A certificate is just part of the story. A certificate contains 3 basic pieces of information -
1) the public key of the (public key,private key) pair of the certificate owner (the private key is kept very very private and not released to anyone - ever),
2) information about the owner of the key pair (name, address etc),
and 3) a signature by someone to say that the owner is who he says he is.
When a server uses a Verisign signed certificate then Verisign say that they have checked upon the owner of the certificate and he/she is who they say they are. This does not mean they are trustworthy, just that they are who they say they are. If Al Capone were alive today then Verisign could issue a certificate to Al once they checked he was the real Al Capone but would you trust him?

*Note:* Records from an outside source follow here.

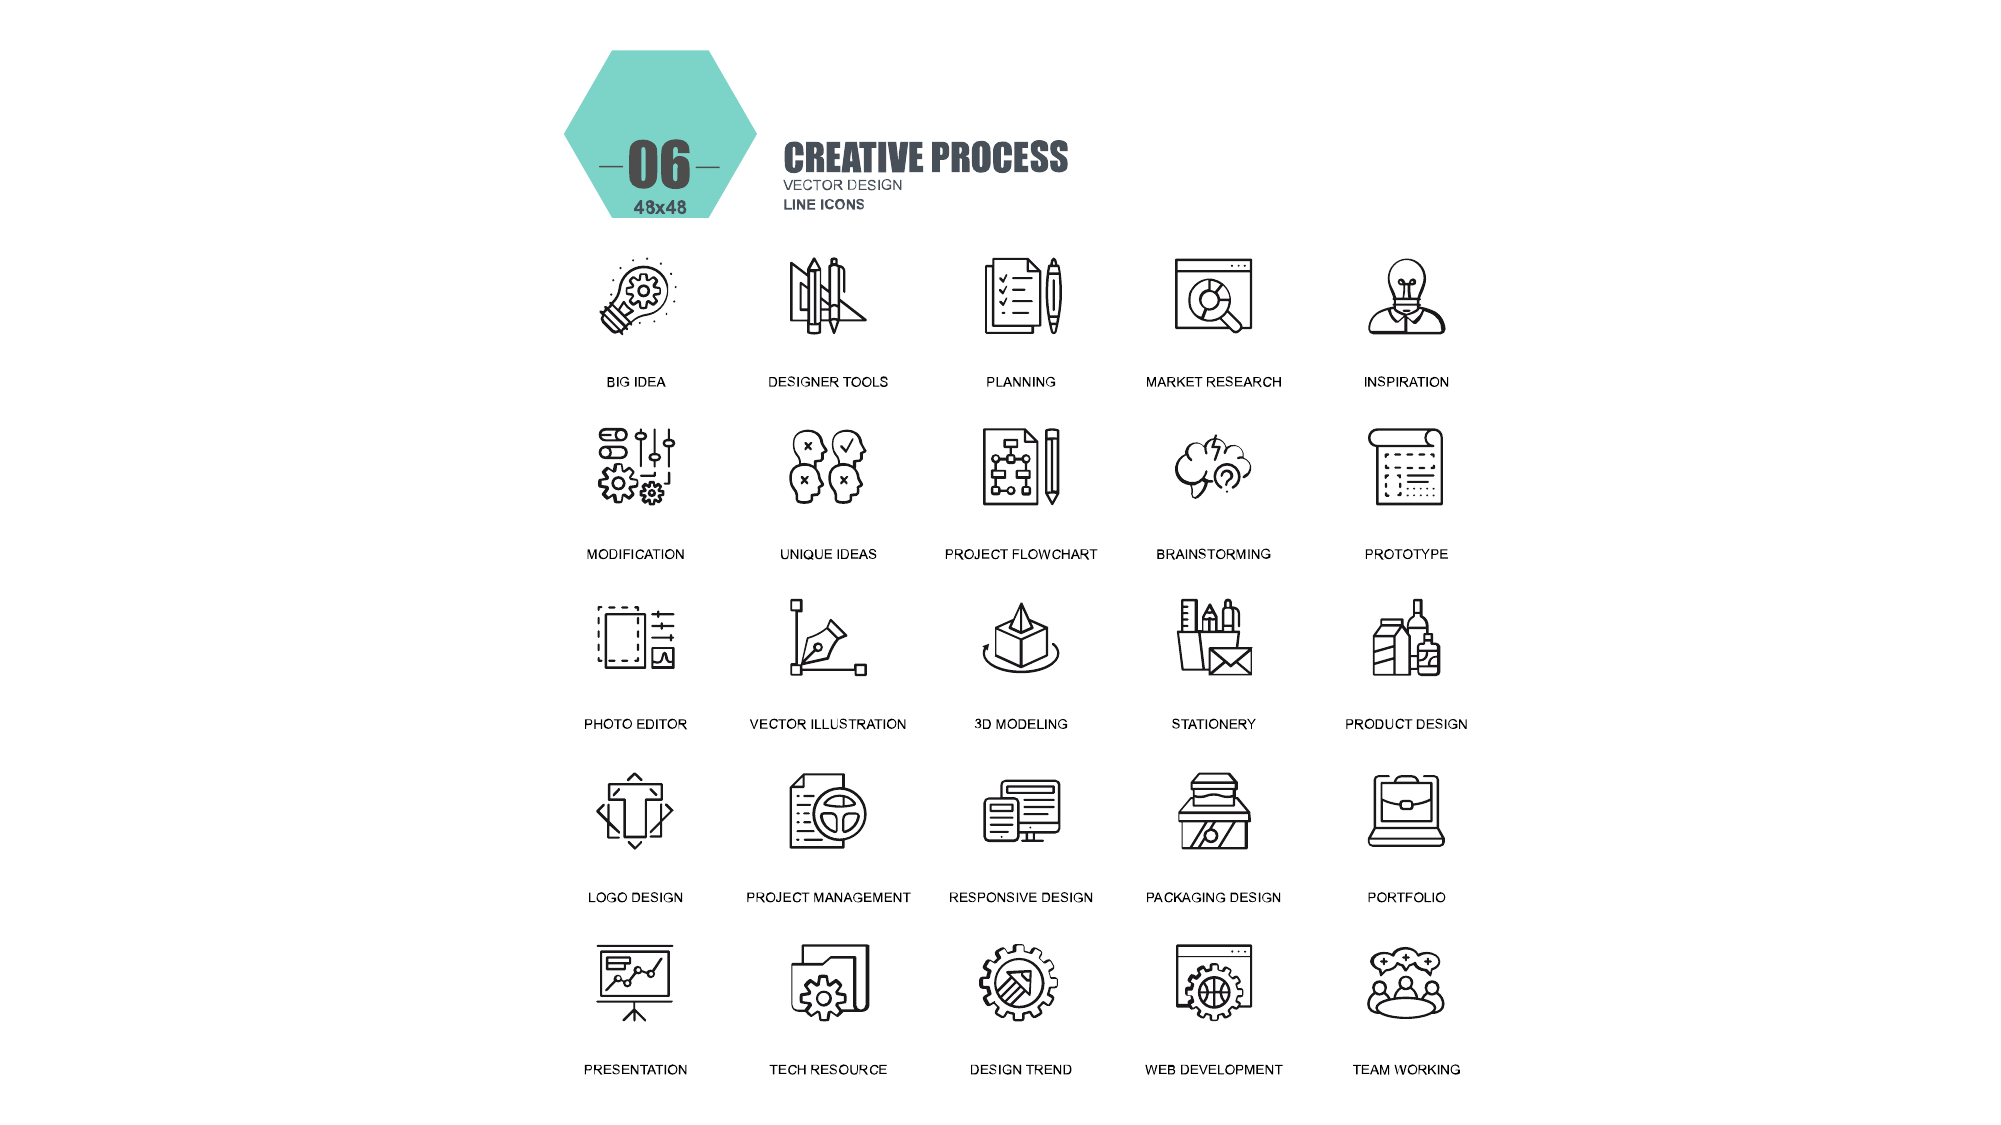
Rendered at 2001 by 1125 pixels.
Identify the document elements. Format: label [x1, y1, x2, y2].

text_box [596, 772, 674, 850]
text_box [789, 773, 867, 849]
text_box [1367, 428, 1443, 506]
text_box [596, 944, 674, 1022]
text_box [1174, 434, 1252, 499]
text_box [783, 139, 1068, 210]
text_box [597, 606, 675, 669]
text_box [1367, 775, 1445, 847]
text_box [983, 779, 1061, 843]
text_box [983, 428, 1060, 506]
text_box [563, 50, 757, 199]
text_box [598, 139, 720, 215]
text_box [1367, 946, 1445, 1019]
text_box [790, 257, 867, 335]
text_box [597, 427, 676, 506]
text_box [791, 944, 870, 1022]
text_box [584, 376, 1467, 1075]
text_box [789, 429, 867, 504]
text_box [599, 257, 677, 336]
text_box [985, 257, 1062, 335]
text_box [979, 944, 1058, 1022]
text_box [1175, 258, 1253, 334]
text_box [982, 602, 1060, 674]
text_box [1176, 944, 1253, 1022]
text_box [1368, 258, 1446, 335]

The trust part is your responsibility and not Verisign's.
During the SSl handshake the server sends it's certificate and information signed using the private key associated with the certificate. The certificate signature is checked against the Verisign certificate stored in the SSL truststore. If this proves to be valid then the signature of the signed information is checked using the certificate and if this is valid then you have proved that the site owner is who he says he is. The truststore contains ALL the certificates of certificate authorities such as Verisign that are trusted.

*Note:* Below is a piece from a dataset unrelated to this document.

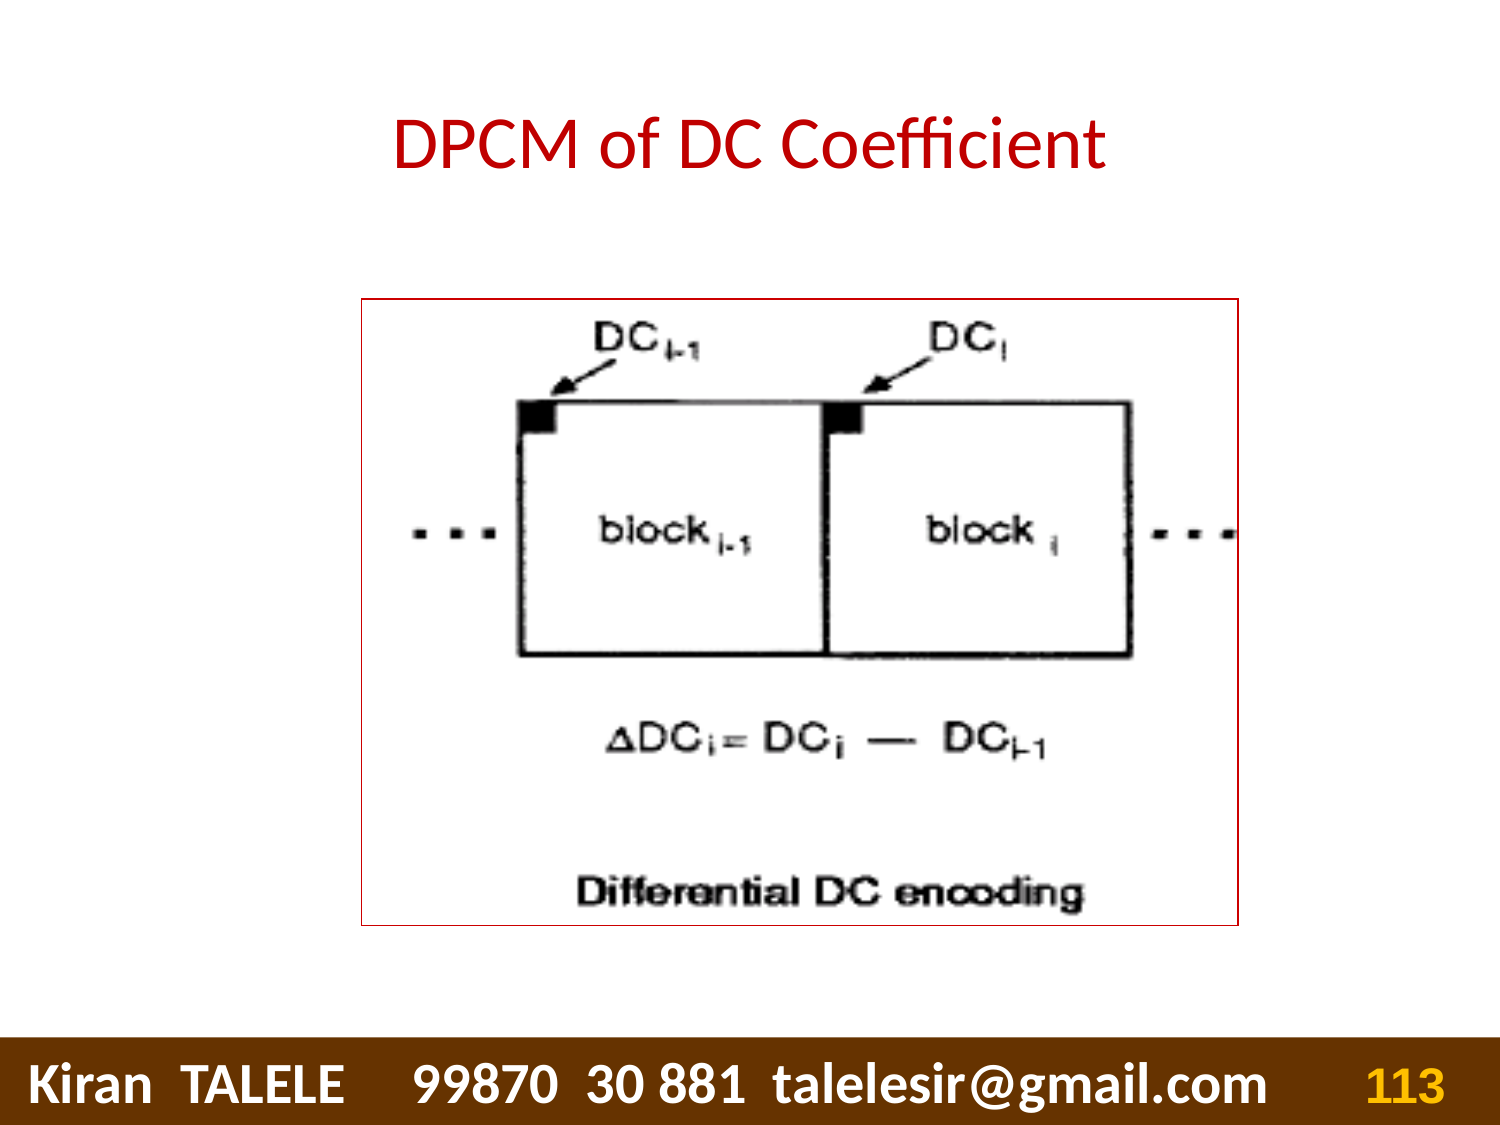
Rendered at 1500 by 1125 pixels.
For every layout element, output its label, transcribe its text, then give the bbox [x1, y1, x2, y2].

title DPCM of DC Coefficient [75, 45, 1425, 233]
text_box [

Now, by 'custom certificate' you seem to mean a self signed certificate which means that the owner of the certificate is certifying that he is who he says he is. I could easily create a self signed certificate supposedly owned by Microsoft but since there is no certificate authority (CA) such as Verisign certifying that I am Microsoft then if I present the certificate via a server then there is no certificate in the truststore to verify the signature so it will be reject during the SSL handshake.
The whole story is a little more complicated than that since the certificate may be a chain of certificates i.e. Verisign vouches for A who vouches for B ... who vouches for the certificate owned by the server. During the handshake the whole chain is checked with the ultimate check being against a certificate in the truststore. Of course it is possible to put the server's self-signed certificate in the client's truststore but this is not realistic in real world production environments as there is no proof of ownership. OK for
testing though.
It is not very usual but one can also have client side authentication whereby the client has a certified certificate and presents that as part of the SSL handshake. The server will then reject the client if the client's certificate chain does not have one of the certificates in it's truststore at the end of the chain.
How you get Verisign to issue a certificate is another story.